The difference the transplant has made in my life and to my family and friends is almost indescribable.  I can eat now when I am hungry.  This is a new phenomenon for me.  I have lost almost 15 pounds since the transplant because I no longer have to eat all the time to cover all my low blood sugars.  My friends and family are relieved, to say the least.  They no longer have to keep on eye on me to see if I have “The Look,” or if I’m sweating.  I can actually skip a meal if I choose to.  My husband asks, “Why would you ever want to skip a meal?” And I respond, “Just because I can!”  But I still think like I have diabetes.  A 40-year habit is hard to break.  While stuck in traffic my first thoughts are, “How long will this last?  Will I have enough food to cover a low if I’m stuck here for a long time?”  Then I catch myself, smack my forehead, and say, “Wait, I don’t have to do that anymore!”
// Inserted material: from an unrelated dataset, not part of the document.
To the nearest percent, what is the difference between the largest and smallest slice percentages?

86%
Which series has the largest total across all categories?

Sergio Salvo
Also, I no longer experience the enormous range of glucose levels, from lows of 0 to highs of more than 400.  To say the least, this change has evened out my life.  I haven’t had any hypoglycemic episodes since the day of the transplant, and one of my lowest readings was an 85 after a 90-minute run.  The highest blood sugar I have experienced post transplant has been about 170 two hours after eating.  I can ride my bike 40 miles and still have a blood sugar of 114 when I’m finished.  In the past, after exercise, my blood sugar would drop for hours, sometimes throughout the night.  The transplant has certainly changed my perspective of highs and lows, and my blood sugars are within a much narrower range.  I am enjoying much better blood sugar control.

The A1c is a test that measures a person’s average blood glucose level over the previous 2 to 3 months.  My A1c level before transplant was 8.8, which is relatively high.  The normal level for a person without diabetes is below 6.4.  Since transplant they have ranged from 5.8 to 6.4.  But the most important benefit of all is that I no longer have any hypoglycemic episodes and therefore certainly no hypoglycemia unawareness.
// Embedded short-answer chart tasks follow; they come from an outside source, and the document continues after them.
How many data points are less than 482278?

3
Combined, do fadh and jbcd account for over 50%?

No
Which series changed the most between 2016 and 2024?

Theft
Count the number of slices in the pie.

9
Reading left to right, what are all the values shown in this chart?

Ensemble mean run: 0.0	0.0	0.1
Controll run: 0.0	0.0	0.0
Shortly after the transplant, I was able to answer phones at our hospital during the terrorist crisis for many hours without having to worry about food or blood sugars.  I was in such a rush when I left my home, I didn’t even take my meter with me.  I didn’t eat breakfast either, and I ate a doughnut after I arrived at the hospital.

I continue to measure my temperature, weight, and blood pressure daily.  I now only take my blood sugars twice a day, rather than eight to twelve times a day as I did before my transplant when I was experiencing hypoglycemic reactions.  I was also taking my blood sugar every time I got in the car to drive.  My fingertips certainly appreciate that relief.  I send all this information to the team at NIH on a biweekly basis.  Every month I go to NIH to have lab work done.  Once every three months, they conduct an arginine test.  My time commitment to the clinical trial has decreased significantly since the initial transplant.  Initially, I was having lab work done weekly and an arginine test done monthly.  Of course, if anything arises at any time that I or the team feels concerned about, I see a specialist immediately.  If the doctors change my medications, then a follow up blood draw is needed to assess the effect of the change.  I am very well known at the Clinical Center at NIH and all the people there are part of my team.  Every time I go, I stay for a long time because I stop in so many different departments to let everyone know how I’m doing.  They are all as thrilled as I am with my success.